I'm not sure why people are ranting. I didn't say that membership was a 
requirement. Proposals are often submitted by individuals or entities that are 
not members. I just said that it's easier to drive things if you are a member.


> to participate to an internationalization and standardization process 
> which requires efforts, discussions and participation for years. So 
> even if a student starts being involved in the process, will he have the 
> time and money to continue his participation, once he no longer has 
> the student status, if he then does not work for a company supporting 
> his initiated project?

For someone with a reasonably-well prepared proposal, it generally doesn't take 
all that long to get processed.

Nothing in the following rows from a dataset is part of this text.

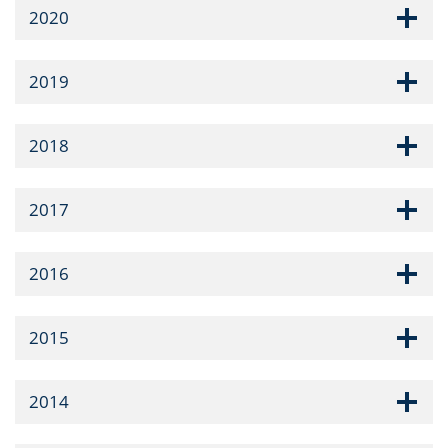
2020
2019
2018
2017
2016
2015
2014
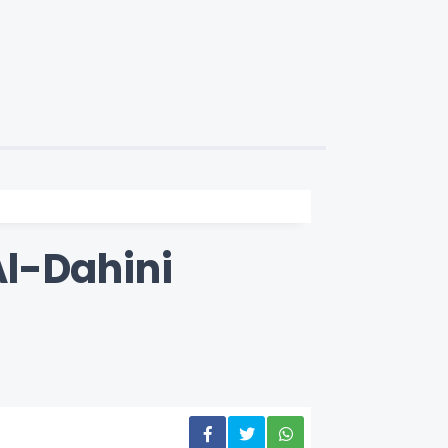
l-Dahini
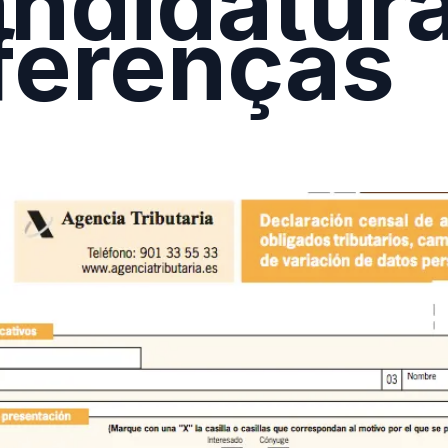
ndidatura
ferenças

A proposal could be taken up at a UTC meeting 
and a decision taken right away, if the proposal is in good shape, in which 
case all that may be needed from the proposer at that point is to make minor 
changes and submit the document to WG2. It can certainly take longer in more 
complex proposals; but it's not very often that someone needs to keep driving a 
reasonable proposal for longer than a year.


> That's why there are probably better ways for individuals to participate 
> than joining the UTC directly. The Script Encoding Initiative (SEI) is 
> probably better fitted for such participation, because it is much less 
> costly, even if this means that the participation will be only indirect, 

Um... SEI is not an organization you can join. It is a funded project being run 
by UC Berkeley. 


> I just hope that the UTC better welcomes the participation by non-profit 
> organizations that have independant support from their citizen participants, 
> not individually bound to the UTC membership terms.

I'm not sure what you're on about. There are a number of non-profit 
organizations that have paid memberships in the Consortium, others that have 
Liaison relationships (at no cost), and still others that have on occasion 
brought proposals to UTC without any membership.


> As well, there is still clearly a lack of ways for independant non-profit 
> organizations to participate, if they are not in US (in my opinion, the 
> Consortium still lacks regional bureaux ...

Nice idea, but where are you proposing that money for this will come from? 
Count the number of members, calculate their membership dues, think about costs 
of running operations, and you'll quickly realize that Philippe Verdy will have 
to donate several million euros (OK, over a span of years) for this to have 
even slight feasibility.


> More most people looking at how the UTC works, the work being 
> performed there seems too much opaque (and there are even too 
> many documents whose access are restricted, notably when time 
> comes where a proposal gets formalized and before it comes to 
> an important ballot, whose result will be impossible to change later, 

Philippe, you are simply mistaken. The important ballots happen in ISO 
JTC1/SC2, and documents are always available in the WG2 document register well 
before those ballots happen.



> Some UTC members are already present in those regions, but do 
> they accept local open participations in their own institutions, 
> when they are in fact only (most often) commercial companies 
> whose focus is in fact different from "normal" individual users, 
> or religious organizations interested mostly in some kind of 
> litterature and with a non-neutral religious or political opinion?

You're making some wild conjectures here. A commercial company can certainly be 
working to meet the needs of "normal" individual users. (E.g., I certainly 
didn't leave SIL to work for Microsoft so that I could ignore the needs of 
minority language communities around the world.) Similarly, your criticism of 
religious organizations assumes that they cannot possibly be interested in the 
normal needs of "normal" people; this seems to me to be ideological bias on 
your part that makes sweeping assessments without evaluating any factual data.